:: SELECTED TEXT

Re: Revisiting {CREATE INDEX, REINDEX} CONCURRENTLY improvements

Поиск

Список

Период

Сортировка

От	Matthias van de Meent
Тема	Re: Revisiting {CREATE INDEX, REINDEX} CONCURRENTLY improvements
Дата	20 декабря 2023 г. 11:14:32
Msg-id	CAEze2Wg03Ps_StwEhgCdSn7VXY9ZUM=zCrf-m1dRZpTWv6wD_A@mail.gmail.com обсуждение исходный текст
Ответ на	Re: Revisiting {CREATE INDEX, REINDEX} CONCURRENTLY improvements (Michail Nikolaev <michail.nikolaev@gmail.com>)
Ответы	Re: Revisiting {CREATE INDEX, REINDEX} CONCURRENTLY improvements
Список	pgsql-hackers

Дерево обсуждения

On Wed, 20 Dec 2023 at 10:56, Michail Nikolaev
<michail.nikolaev@gmail.com> wrote:
> > Note that the use of such expressions would be a violation of the
> > function's definition; it would depend on data from other tables which
> > makes the function behave like a STABLE function, as opposed to the
> > IMMUTABLE that is required for index expressions. So, I don't think we
> > should specially care about being correct for incorrectly marked
> > function definitions.
>
> Yes, but such cases could probably cause crashes also...
> So, I think it is better to check them for custom functions. But I
> still not sure -
> if such limitations still required for proposed optimization or not.

I think contents could be inconsistent, but not more inconsistent than
if the index was filled across multiple transactions using inserts.
Either way I don't see it breaking more things that are not already
broken in that way in other places - at most it will introduce another
path that exposes the broken state caused by mislabeled functions.

> > I just realised there is one issue with this design: We can't cheaply
> > reset the snapshot during the second table scan:
> > It is critically important that the second scan of R/CIC uses an index
> > contents summary (made with index_bulk_delete) that was created while
> > the current snapshot was already registered.
>
> > So, the "reset the snapshot every so often" trick cannot be applied in
> > phase 3 (the rescan), or we'd have to do an index_bulk_delete call
> > every time we reset the snapshot. Rescanning might be worth the cost
> > (e.g. when using BRIN), but that is very unlikely.

::::
:: EXTRACTED INFORMATION

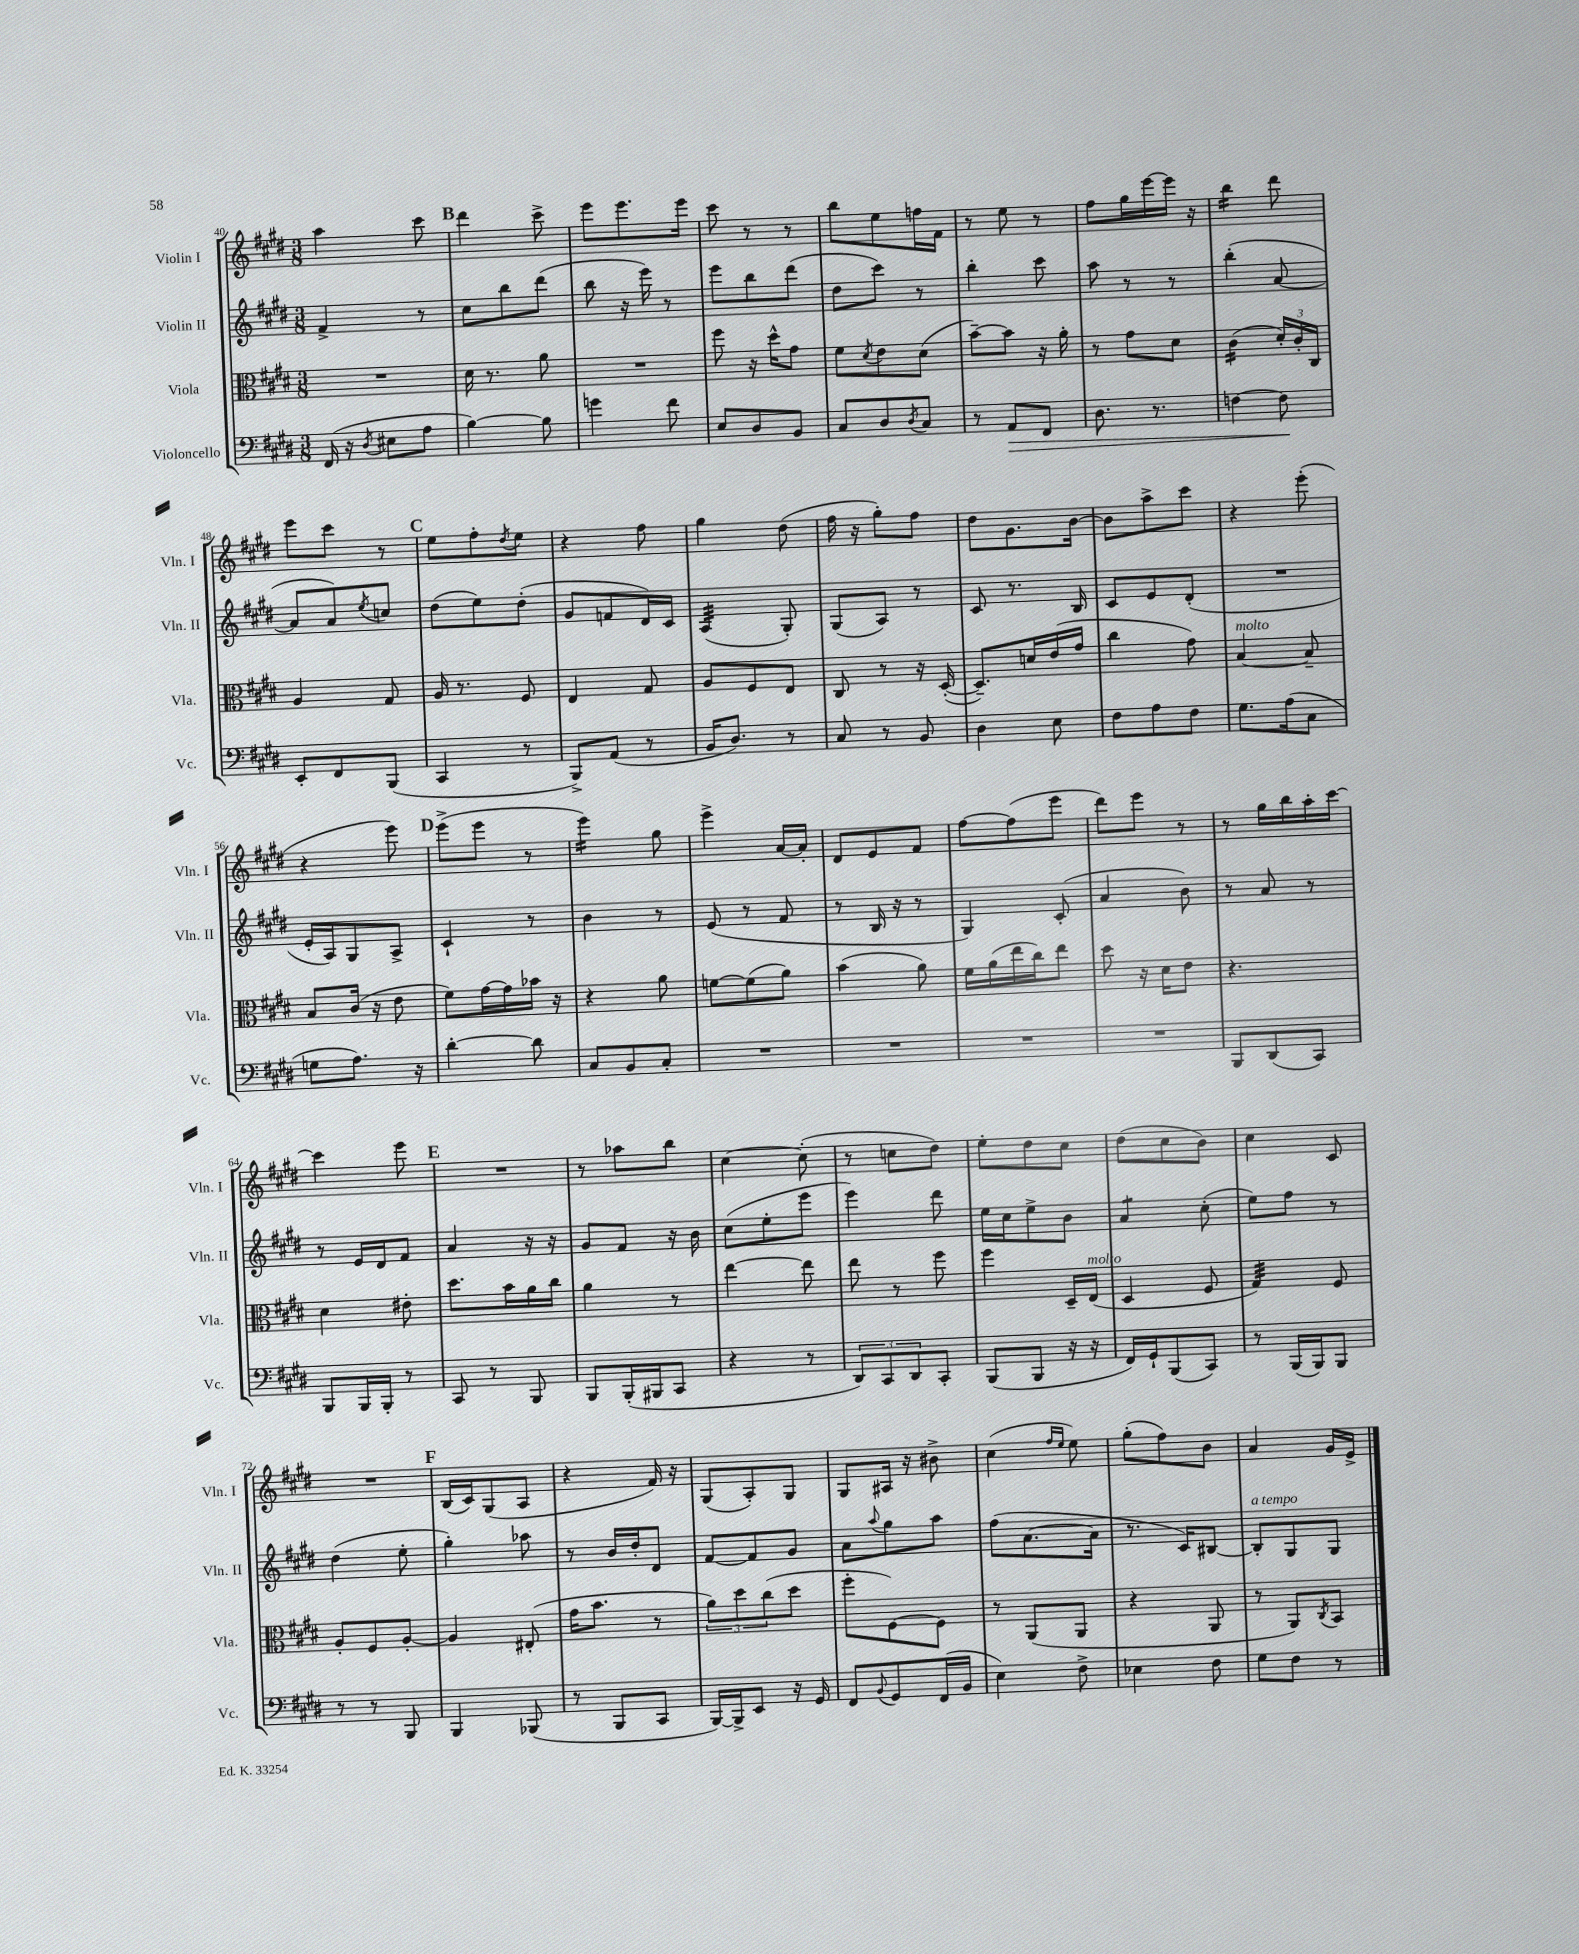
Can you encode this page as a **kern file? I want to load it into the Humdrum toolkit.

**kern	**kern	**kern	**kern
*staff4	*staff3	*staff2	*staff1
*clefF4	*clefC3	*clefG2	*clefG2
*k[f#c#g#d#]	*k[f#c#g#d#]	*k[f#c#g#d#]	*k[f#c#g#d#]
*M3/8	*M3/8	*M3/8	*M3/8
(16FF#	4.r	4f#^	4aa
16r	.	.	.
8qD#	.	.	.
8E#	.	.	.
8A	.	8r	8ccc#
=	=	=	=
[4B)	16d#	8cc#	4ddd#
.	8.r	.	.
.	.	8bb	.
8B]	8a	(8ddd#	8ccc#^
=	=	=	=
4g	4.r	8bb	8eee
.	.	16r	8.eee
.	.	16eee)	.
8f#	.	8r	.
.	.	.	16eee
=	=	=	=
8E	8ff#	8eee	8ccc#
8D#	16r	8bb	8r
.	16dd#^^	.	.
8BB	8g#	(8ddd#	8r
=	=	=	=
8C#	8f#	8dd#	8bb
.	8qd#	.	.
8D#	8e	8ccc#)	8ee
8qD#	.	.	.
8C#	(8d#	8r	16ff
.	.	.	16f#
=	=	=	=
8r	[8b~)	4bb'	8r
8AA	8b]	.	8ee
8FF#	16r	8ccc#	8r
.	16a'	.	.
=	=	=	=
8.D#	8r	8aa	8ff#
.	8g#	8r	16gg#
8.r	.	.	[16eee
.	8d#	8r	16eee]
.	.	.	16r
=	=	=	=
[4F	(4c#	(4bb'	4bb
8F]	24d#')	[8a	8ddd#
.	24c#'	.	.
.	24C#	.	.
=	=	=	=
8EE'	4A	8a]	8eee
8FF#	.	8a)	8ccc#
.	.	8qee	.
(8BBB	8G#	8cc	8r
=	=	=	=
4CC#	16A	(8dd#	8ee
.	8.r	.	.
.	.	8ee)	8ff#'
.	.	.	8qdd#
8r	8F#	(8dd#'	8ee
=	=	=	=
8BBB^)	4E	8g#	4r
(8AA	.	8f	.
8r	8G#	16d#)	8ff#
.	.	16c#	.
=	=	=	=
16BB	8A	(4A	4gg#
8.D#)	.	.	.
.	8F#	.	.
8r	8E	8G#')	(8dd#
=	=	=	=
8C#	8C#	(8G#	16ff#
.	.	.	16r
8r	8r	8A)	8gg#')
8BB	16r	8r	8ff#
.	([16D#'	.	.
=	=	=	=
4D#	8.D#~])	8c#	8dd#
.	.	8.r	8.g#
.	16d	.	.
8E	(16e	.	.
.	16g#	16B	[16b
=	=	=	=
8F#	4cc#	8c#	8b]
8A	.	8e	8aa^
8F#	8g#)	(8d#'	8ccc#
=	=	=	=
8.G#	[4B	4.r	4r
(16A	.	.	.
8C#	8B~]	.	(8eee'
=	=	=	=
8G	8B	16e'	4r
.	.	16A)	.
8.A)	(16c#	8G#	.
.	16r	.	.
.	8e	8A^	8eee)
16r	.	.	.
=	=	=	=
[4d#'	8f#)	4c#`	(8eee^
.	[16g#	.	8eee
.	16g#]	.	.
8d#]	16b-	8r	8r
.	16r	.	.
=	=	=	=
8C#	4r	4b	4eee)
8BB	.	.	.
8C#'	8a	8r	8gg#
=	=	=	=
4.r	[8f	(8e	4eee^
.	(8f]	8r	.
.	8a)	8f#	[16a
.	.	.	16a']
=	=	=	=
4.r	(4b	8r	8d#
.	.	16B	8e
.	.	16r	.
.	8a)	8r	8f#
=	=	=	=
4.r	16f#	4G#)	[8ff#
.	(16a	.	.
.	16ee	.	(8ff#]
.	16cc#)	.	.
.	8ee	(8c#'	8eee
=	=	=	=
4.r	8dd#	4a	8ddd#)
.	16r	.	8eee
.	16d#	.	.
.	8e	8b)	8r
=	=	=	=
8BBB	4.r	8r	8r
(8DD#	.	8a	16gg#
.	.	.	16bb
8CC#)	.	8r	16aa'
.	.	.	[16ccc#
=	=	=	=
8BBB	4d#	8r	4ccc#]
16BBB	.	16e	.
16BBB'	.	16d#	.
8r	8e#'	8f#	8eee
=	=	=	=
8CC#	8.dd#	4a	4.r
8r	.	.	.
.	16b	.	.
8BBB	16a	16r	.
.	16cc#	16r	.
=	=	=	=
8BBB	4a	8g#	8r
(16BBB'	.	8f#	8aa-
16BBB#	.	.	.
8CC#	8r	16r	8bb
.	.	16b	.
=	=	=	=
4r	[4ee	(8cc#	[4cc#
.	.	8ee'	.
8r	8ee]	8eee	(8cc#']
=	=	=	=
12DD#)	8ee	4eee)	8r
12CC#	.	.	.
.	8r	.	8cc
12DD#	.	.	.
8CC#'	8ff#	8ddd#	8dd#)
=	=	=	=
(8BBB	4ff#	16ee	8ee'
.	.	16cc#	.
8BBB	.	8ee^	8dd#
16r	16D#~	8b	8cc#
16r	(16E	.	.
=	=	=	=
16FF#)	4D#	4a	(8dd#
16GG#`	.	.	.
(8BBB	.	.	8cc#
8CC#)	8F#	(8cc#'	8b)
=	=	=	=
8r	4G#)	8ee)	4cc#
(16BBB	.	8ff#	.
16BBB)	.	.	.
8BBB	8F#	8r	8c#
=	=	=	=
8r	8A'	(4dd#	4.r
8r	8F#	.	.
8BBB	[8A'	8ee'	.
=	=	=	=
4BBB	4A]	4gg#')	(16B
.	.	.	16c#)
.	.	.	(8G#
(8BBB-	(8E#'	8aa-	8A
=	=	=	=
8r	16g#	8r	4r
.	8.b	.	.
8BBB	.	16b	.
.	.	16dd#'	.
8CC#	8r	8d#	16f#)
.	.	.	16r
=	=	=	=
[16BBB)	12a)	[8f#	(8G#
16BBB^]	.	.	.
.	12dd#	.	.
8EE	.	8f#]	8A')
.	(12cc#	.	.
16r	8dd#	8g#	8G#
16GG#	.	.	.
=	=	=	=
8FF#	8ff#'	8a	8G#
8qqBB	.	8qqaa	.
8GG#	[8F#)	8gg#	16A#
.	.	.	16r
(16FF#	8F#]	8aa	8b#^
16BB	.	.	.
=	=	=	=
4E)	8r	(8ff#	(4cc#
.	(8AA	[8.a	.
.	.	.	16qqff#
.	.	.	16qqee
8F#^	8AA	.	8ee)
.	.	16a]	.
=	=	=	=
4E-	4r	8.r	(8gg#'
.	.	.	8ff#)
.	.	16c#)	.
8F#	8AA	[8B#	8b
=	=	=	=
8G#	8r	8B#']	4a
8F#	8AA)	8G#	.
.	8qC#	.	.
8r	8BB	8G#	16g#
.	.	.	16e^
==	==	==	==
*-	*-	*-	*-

::::

TASKS TO COMPLETE ::
• A. How many lines of the records contain the string "kern"? Give only the number.
• B. Can you carry on the mailing-list message about concurrent index builds, picking up right after its last line?

RESPONSES TO THE EXERCISE ::
• A. 2

• B.
>
> Hm, I think it is still possible. We could just manually recheck the
> tuples we see
> to the snapshot currently used for the scan. If an "old" snapshot can see
> the tuple also (HeapTupleSatisfiesHistoricMVCC) then search for it in the
> index summary.
That's an interesting method.

How would this deal with tuples not visible to the old snapshot?
Presumably we can assume they're newer than that snapshot (the old
snapshot didn't have it, but the new one does, so it's committed after
the old snapshot, making them newer), so that backend must have
inserted it into the index already, right?

> HeapTupleSatisfiesHistoricMVCC

That function has this comment marker:
   "Only usable on tuples from catalog tables!"
Is that correct even for this?

Should this deal with any potential XID wraparound, too?
How does this behave when the newly inserted tuple's xmin gets frozen?
This would be allowed to happen during heap page pruning, afaik - no
rules that I know of which are against that - but it would create
issues where normal snapshot visibility rules would indicate it
visible to both snapshots regardless of whether it actually was
visible to the older snapshot when that snapshot was created...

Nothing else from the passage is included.